1. Solution: See Linear Algebra Done Right Solution Manual Chapter 3 Problem 22. It is almost the same.

2. Solution: See Linear Algebra Done Right Solution Manual Chapter 3 Problem 25.

3. Solution: If there exists an invertible operator $T\in\ca L(V)$ such that $Tu=Su$ for every $u\in U$, then $S$ is injective since $T$ is injective.

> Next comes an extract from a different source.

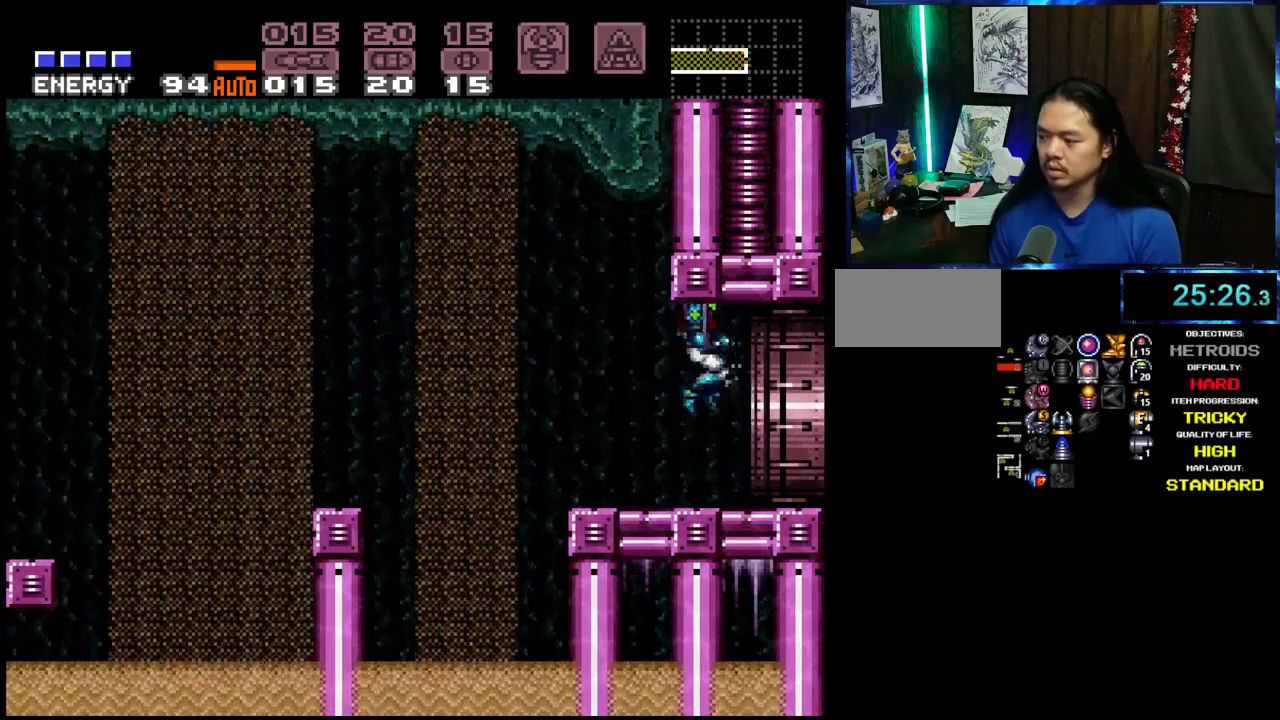
{"buttons": [], "events": [[433, "DPAD_RIGHT", "up"]]}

If $S$ is injective. Assume $u_1$, $\cdots$, $u_m$ is a basis of $U$, we can extend it to a basis of $V$ as $u_1$, $\cdots$, $u_m$, $v_{m+1}$, $\cdots$, $v_{n}$. Since $S$ is injective, by Problem 9 of Exercises 3B, we have $Su_1$, $\cdots$, $Su_m$ is linearly independent in $V$. Hence we can extend it to a basis of $V$ as $Su_1$, $\cdots$, $Su_m$, $w_{m+1}$, $\cdots$, $w_{n}$. Define $T\in \ca L(V)$ as below $Tu_i=Su_i,\quad Tv_{j}=w_j, \quad 1\le i\le m, m+1\le j \le n.$The existence of $T$ is guaranteed by 3.5(unique). Then for any $u=a_1u_1+\cdots+a_mu_m$, $a_i\in\mb F$, we have \begin{align*} Tu=&T(a_1u_1+\cdots+a_mu_m)\\ =&a_1Tu_1+\cdots+a_mTu_m\\ =&a_1Su_1+\cdots+a_mSu_m\\ =&S(a_1u_1+\cdots+a_mu_m)=Su. \end{align*}Moreover, $T$ is surjective by Problem 10 of Exercises 3B hence invertible by 3.69.

Compare this problem with Problem 11 of Exercises 3A.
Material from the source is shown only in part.